#### Work instructions
For the data below, work out how many lines include the string "between" and report only the number.

#### Material for this exercise
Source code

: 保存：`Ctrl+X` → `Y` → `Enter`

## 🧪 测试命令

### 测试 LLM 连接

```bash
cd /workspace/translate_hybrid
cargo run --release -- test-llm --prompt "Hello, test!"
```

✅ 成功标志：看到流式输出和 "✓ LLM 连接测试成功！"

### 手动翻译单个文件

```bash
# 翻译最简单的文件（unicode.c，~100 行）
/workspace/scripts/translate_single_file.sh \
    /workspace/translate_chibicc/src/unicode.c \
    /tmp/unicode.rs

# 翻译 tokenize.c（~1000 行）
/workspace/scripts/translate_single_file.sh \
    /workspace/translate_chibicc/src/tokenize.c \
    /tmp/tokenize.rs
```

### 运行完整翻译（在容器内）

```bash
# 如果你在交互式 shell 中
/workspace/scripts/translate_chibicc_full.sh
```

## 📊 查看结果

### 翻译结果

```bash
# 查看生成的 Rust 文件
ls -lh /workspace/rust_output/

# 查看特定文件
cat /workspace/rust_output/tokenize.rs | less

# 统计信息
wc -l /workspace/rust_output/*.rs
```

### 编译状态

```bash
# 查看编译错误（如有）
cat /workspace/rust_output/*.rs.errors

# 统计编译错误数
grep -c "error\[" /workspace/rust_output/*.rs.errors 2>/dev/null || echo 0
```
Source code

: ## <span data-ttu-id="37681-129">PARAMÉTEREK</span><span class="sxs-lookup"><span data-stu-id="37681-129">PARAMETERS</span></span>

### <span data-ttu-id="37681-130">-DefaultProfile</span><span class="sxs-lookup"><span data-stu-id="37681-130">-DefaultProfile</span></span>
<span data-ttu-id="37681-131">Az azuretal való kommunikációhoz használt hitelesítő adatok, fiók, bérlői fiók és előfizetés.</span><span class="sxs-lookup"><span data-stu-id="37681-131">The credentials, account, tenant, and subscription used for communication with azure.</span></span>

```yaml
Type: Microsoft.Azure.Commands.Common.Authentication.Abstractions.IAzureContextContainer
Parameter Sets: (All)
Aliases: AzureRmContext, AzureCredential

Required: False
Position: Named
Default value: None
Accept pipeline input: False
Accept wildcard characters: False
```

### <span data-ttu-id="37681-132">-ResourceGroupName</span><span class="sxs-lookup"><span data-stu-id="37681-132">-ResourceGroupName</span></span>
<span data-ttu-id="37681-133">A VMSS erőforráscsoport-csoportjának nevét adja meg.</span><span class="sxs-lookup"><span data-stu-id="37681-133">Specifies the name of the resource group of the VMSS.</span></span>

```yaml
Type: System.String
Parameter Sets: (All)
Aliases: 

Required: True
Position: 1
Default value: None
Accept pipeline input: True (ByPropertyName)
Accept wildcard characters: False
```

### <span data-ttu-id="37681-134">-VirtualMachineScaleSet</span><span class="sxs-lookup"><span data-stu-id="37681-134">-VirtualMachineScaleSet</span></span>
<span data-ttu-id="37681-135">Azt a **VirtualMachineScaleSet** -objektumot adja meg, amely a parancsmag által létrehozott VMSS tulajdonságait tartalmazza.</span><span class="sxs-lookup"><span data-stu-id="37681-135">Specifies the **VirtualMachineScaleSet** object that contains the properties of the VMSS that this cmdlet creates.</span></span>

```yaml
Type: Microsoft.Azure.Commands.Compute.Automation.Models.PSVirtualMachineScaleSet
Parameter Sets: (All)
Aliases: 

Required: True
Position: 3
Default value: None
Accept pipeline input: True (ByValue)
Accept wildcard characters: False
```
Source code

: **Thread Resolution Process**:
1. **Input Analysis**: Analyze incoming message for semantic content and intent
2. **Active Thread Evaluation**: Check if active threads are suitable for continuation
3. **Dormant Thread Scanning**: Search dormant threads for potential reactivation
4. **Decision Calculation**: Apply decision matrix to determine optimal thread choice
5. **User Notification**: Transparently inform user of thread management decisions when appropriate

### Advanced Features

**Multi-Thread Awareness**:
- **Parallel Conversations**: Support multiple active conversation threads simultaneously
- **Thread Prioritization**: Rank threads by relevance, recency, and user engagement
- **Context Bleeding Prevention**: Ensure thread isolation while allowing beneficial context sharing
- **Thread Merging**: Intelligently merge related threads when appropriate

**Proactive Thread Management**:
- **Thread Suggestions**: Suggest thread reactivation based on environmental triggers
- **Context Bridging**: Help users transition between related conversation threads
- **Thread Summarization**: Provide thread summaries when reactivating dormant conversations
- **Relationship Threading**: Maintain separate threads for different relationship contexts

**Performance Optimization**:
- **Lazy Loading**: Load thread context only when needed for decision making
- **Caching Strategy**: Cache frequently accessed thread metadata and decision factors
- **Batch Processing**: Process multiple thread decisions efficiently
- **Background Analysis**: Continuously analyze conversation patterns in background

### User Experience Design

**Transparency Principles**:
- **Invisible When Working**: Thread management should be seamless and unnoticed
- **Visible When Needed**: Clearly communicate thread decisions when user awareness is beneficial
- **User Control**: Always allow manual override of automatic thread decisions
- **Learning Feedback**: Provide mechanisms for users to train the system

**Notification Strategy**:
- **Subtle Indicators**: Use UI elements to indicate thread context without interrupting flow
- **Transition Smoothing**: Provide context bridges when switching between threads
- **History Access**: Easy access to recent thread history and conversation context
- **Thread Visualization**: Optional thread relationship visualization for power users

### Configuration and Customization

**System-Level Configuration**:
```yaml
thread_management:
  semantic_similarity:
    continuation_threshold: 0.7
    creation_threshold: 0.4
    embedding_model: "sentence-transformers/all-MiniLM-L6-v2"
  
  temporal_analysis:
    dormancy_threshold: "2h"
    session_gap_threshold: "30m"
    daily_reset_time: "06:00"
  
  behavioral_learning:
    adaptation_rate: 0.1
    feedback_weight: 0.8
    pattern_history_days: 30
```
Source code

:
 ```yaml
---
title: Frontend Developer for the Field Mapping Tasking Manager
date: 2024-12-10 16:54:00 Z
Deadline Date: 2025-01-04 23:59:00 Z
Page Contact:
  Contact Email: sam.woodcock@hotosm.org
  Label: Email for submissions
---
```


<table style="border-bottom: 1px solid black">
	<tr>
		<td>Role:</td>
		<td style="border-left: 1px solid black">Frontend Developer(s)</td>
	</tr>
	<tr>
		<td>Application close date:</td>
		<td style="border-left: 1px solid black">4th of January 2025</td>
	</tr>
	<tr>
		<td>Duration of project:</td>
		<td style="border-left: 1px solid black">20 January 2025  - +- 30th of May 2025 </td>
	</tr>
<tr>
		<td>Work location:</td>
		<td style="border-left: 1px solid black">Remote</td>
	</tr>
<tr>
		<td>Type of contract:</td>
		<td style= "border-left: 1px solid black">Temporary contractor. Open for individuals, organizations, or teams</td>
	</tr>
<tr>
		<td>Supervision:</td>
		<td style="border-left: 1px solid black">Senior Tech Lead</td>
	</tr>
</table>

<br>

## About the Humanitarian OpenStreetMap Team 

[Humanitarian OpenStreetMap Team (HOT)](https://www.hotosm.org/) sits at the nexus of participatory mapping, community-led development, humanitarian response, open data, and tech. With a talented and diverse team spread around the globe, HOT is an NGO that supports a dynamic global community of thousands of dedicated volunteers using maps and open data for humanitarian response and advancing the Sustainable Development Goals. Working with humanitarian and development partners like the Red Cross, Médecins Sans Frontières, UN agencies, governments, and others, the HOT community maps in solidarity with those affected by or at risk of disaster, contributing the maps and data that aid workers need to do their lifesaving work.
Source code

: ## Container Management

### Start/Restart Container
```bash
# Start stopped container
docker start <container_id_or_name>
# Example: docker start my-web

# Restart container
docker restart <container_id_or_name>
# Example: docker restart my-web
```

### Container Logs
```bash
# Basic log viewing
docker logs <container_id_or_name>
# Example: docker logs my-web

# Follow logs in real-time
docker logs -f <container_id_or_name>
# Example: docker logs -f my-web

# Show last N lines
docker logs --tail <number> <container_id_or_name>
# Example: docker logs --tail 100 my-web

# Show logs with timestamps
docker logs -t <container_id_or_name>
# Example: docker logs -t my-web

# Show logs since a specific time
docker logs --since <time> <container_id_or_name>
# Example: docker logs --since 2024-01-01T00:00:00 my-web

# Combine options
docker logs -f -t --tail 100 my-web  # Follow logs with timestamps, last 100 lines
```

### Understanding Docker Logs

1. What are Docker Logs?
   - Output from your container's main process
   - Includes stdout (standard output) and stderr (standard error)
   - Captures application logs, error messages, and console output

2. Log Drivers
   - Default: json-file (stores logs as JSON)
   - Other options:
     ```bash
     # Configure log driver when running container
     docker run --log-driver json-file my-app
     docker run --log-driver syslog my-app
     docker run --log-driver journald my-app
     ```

#### Task solution
2